* SELECTED EXCERPT
※

In the next couple of years, there is likely to be another spike in remodels and additions. Why? Homes typically go through major design and upgrade changes when they are 30 to 40 years old. At this age, major reconstruction becomes necessary—like replacing the roof, upgrading the septic system, or restructuring the floor plan to fit modern living standards. While smaller remodels like painting or light kitchen upgrades happen earlier, 30 to 40 years is when significant changes occur. Homes from the 1980s are now reaching this stage, creating a wave of required remodels.
This era of remodeling brings significant opportunities and challenges for builders. Many of these homes need functional and aesthetic upgrades. Roofs, siding, and other structural elements often last about 30 years, and now they need to be replaced. Homeowners also want modern layouts, larger closets, or open floor plans to suit contemporary tastes. Builders should prepare for an influx of projects, though high-interest rates might temper demand slightly. Borrowing money at 8% or higher can deter some homeowners, but others will proceed out of necessity—for example, to fund a $40,000 roof replacement or a $25,000 kitchen remodel.
The residential remodeling market numbers are substantial. According to recent data, 24 million homes need repairs or upgrades, including roofs, floors, heating, cooling, kitchens, and bathrooms. Homes in their prime remodeling years—20 to 40 years old—are undergoing facelifts. This trend is expected to be systemic over the next decade, requiring builders to adapt their processes. Compared to building new homes, remodeling is less intensive and quicker. A remodel might take three to four weeks, while building a home could take three to four months.
Interestingly, the rise in remodeling is also influenced by higher mortgage rates. In the past, when a home needed significant repairs, people would sell it and buy a new one. However, many homeowners are now locked into lower mortgage rates (around 4%) and are choosing to stay put. Upgrading their current homes through remodels makes more financial sense than taking on a new mortgage at 6.5% or higher. Despite higher remodeling costs—due to rising labor and material expenses—many homeowners view upgrades as necessary.

※

* DATA
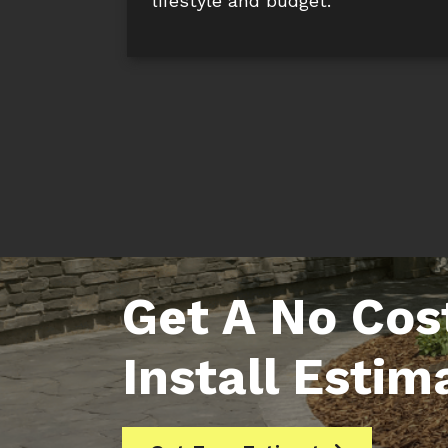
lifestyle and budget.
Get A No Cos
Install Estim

※

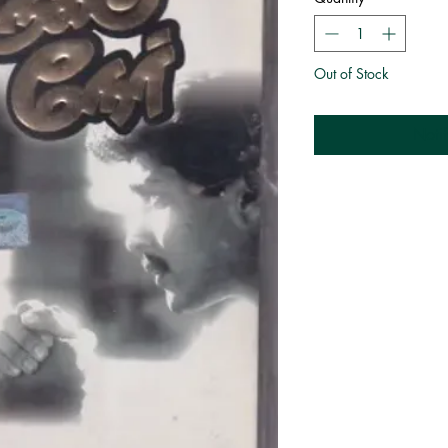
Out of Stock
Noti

※

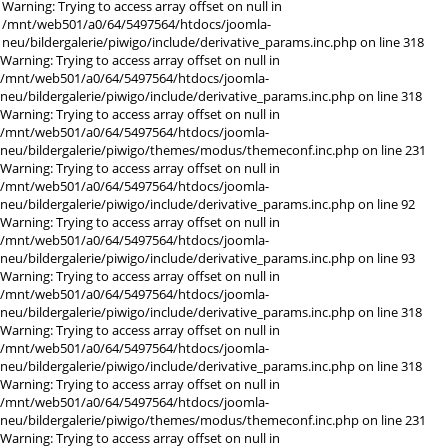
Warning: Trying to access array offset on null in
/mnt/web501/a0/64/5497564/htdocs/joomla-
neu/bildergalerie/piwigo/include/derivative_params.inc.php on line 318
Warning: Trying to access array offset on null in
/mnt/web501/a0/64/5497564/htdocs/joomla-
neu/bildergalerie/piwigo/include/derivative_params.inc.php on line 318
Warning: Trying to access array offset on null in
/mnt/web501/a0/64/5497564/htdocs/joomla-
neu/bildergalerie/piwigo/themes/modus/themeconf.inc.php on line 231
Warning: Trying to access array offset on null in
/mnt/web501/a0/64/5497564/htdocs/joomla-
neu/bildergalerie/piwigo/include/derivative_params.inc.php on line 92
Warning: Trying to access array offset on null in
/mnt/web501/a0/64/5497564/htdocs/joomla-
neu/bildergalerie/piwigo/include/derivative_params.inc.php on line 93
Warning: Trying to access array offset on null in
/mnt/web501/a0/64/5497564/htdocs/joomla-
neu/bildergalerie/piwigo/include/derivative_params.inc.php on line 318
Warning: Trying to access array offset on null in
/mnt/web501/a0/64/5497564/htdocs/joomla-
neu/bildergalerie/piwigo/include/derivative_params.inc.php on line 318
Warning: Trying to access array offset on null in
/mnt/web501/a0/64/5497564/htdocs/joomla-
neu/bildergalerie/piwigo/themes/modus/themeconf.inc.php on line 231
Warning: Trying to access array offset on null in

※

* JOB 1
Can you copy the passage from the text on home remodeling word for word, starting with "In the next" and going on through "of required remodels."?
* JOB 2
In the text on home remodeling, how many homes need repairs or upgrades according to recent data?
The data above is separate from the text on home remodeling.

* TASK RESULT 1
In the next couple of years, there is likely to be another spike in remodels and additions. Why? Homes typically go through major design and upgrade changes when they are 30 to 40 years old. At this age, major reconstruction becomes necessary—like replacing the roof, upgrading the septic system, or restructuring the floor plan to fit modern living standards. While smaller remodels like painting or light kitchen upgrades happen earlier, 30 to 40 years is when significant changes occur. Homes from the 1980s are now reaching this stage, creating a wave of required remodels.

* TASK RESULT 2
24 million homes.